> Objectives:
• a. According to the article on Baerbock's West Africa trip, how many people did Islamist terrorists kill in the Sahel region in 2023?
• b. Repeat a passage from the article on Baerbock's West Africa trip word for word, beginning at the words "Annalena Baerbock is" and stopping after the words "for her homeland.".

> Document segment:

[start]

Foreign Minister Baerbock visits West Africa: The new win-win principle

Foreign Minister Baerbock visits West Africa: The new win-win principle

Annalena Baerbock is promoting democracy and international cooperation in Senegal and the Ivory Coast. The Foreign Minister’s trip is full of messages for her homeland.

The air above the streets of Dakar, the capital of Senegal, is oppressively hot as the woman who no longer wants to be Chancellor gets off the bus at the “Dalal Jamm” stop. Annalena Baerbock, who has only been in the country for a good hour, still smiles bravely into the cameras. “It’s hard to escape the energy and hustle and bustle on the streets of Dakar,” she will say a few hours later.

Not even a week has passed since Germany’s chief diplomat made surprising headlines on the other side of the Atlantic. In an interview on the US broadcaster CNN, she announced that she was withdrawing from the internal party competition with her long-time rival Robert Habeck for the Green Party’s candidacy for chancellor in 2025. Instead of running again, she wants to devote her energy to her “state political responsibility as foreign minister.”

And so this next trip, although planned long before the CNN appearance, seems to some extent as if Baerbock wanted to prove immediately: I am serious. Are there other reasons for her decision? Why the announcement far from home? The foreign minister pushes such questions aside while traveling in West Africa. She has more important issues here. The workload is tight.

Annalena Baerbock visits Senegal and Ivory Coast

Within less than 48 hours, Annalena Baerbock will be visiting not only Senegal but also the Ivory Coast, a three-hour flight to the southeast. In addition to meetings with local decision-makers, the program includes a visit to a local transport project with electric high-speed buses for Dakar, financed with EU money and equipped with IT know-how made in Germany; a speech at the topping-out ceremony for the new Goethe Institute in the Senegalese capital; an overland trip to an Ivorian training center for anti-terror units, one of whose sponsors is Germany.

What Baerbock said on the way: “Development policy is in our own security and economic interests in these times.” That, in turn, sounds like a message to her cabinet colleague Christian Lindner. She has been wrangling with the finance minister for months about her ministry’s future budget. “Do the projects serve German interests?” Lindner had asked, also with a view to the Foreign Office’s spending plans for development cooperation and humanitarian aid.

Hardly any other region of the world currently offers more opportunities to dispel such doubts than West Africa. Democracies have recently fallen here like dominoes: first the military staged a coup in Mali, then in Burkina Faso, and most recently in Niger. The three states have now joined forces to form an anti-Western alliance. With active support from Russia, partly ideologically, partly with weapons and Wagner mercenaries.

Escape to Europe

Islamist terrorists are on the rise throughout the Sahel region. They killed over 11,000 people in the region in 2023 alone; nowhere else in the world is the threat so noticeable. Meanwhile, the number of people fleeing war and lack of opportunities from here to the Canary Islands and the EU is steadily increasing.

Between January and April alone, the Spanish authorities registered over 15,000 arrivals in the Canary Islands, almost exactly as many as came to Europe via the central and eastern Mediterranean route in the same period. And this despite the fact that the western route across the open Atlantic is much more dangerous. 89 bodies were recovered after an accident on the coast of Mauritania a few days ago. Survivors said there were 170 people on board the boat.

The people and governments in Senegal and the Ivory Coast fear that they themselves will be drawn into this vortex of disintegration. The German Foreign Minister shares this concern. “The Sahel,” she says, “is in our immediate neighborhood. The problems affect us directly.” That is why she wants to use “the remaining scope for maneuver.”

[end]

> Extracted information:

[start]

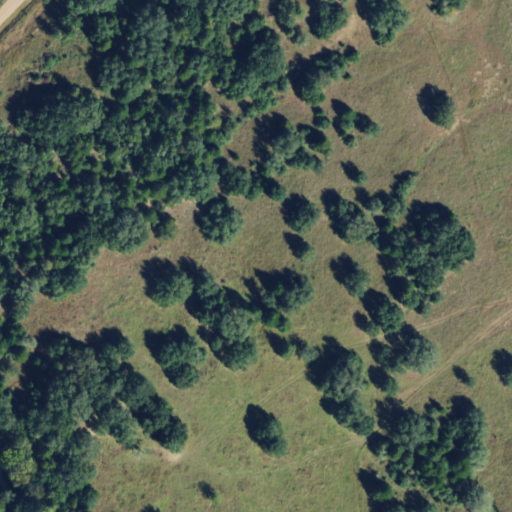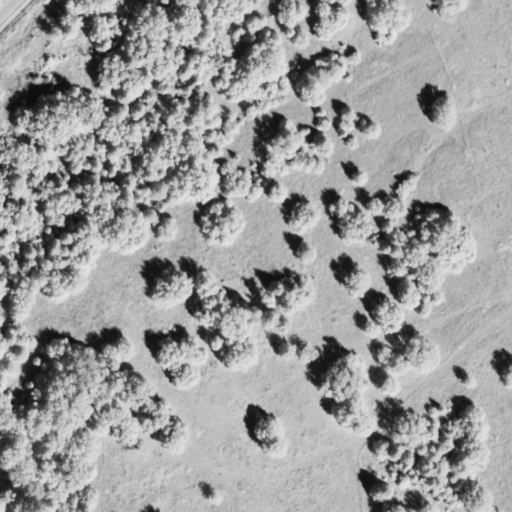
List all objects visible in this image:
road: (8, 9)
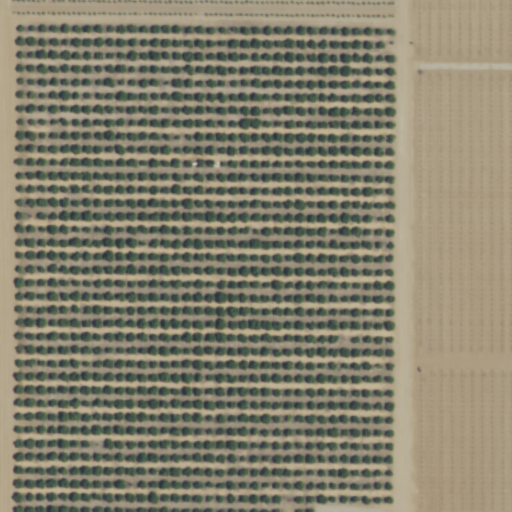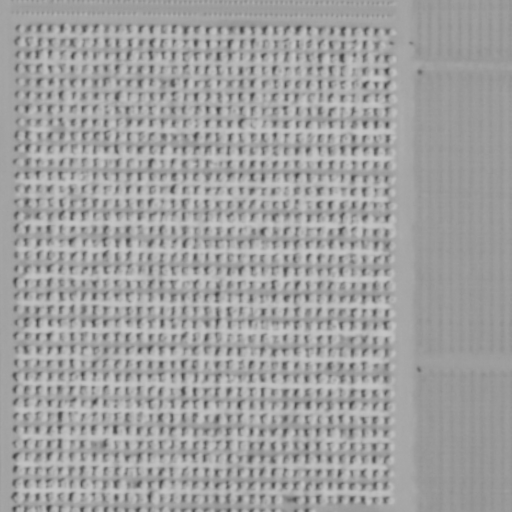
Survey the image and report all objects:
crop: (255, 255)
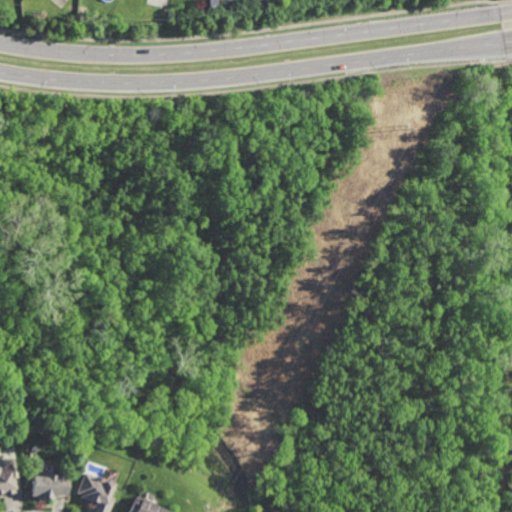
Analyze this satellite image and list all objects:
building: (215, 2)
building: (85, 10)
road: (504, 13)
road: (507, 41)
road: (249, 47)
road: (251, 74)
power tower: (407, 123)
building: (6, 478)
building: (47, 482)
building: (48, 485)
building: (94, 489)
building: (95, 491)
building: (140, 505)
building: (142, 506)
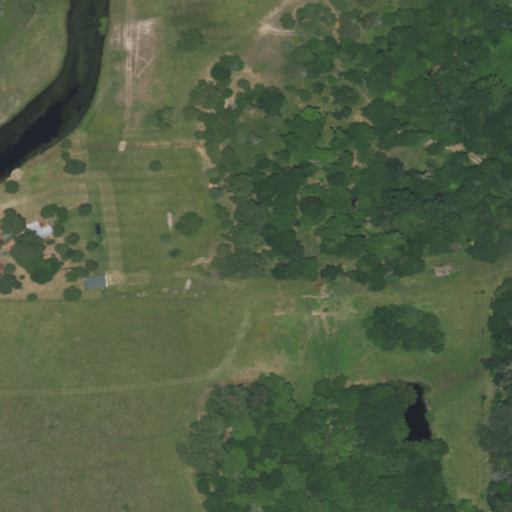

[end]

> Task-by-task answers:
• a. Over 11,000 people.

• b.
Annalena Baerbock is promoting democracy and international cooperation in Senegal and the Ivory Coast. The Foreign Minister’s trip is full of messages for her homeland.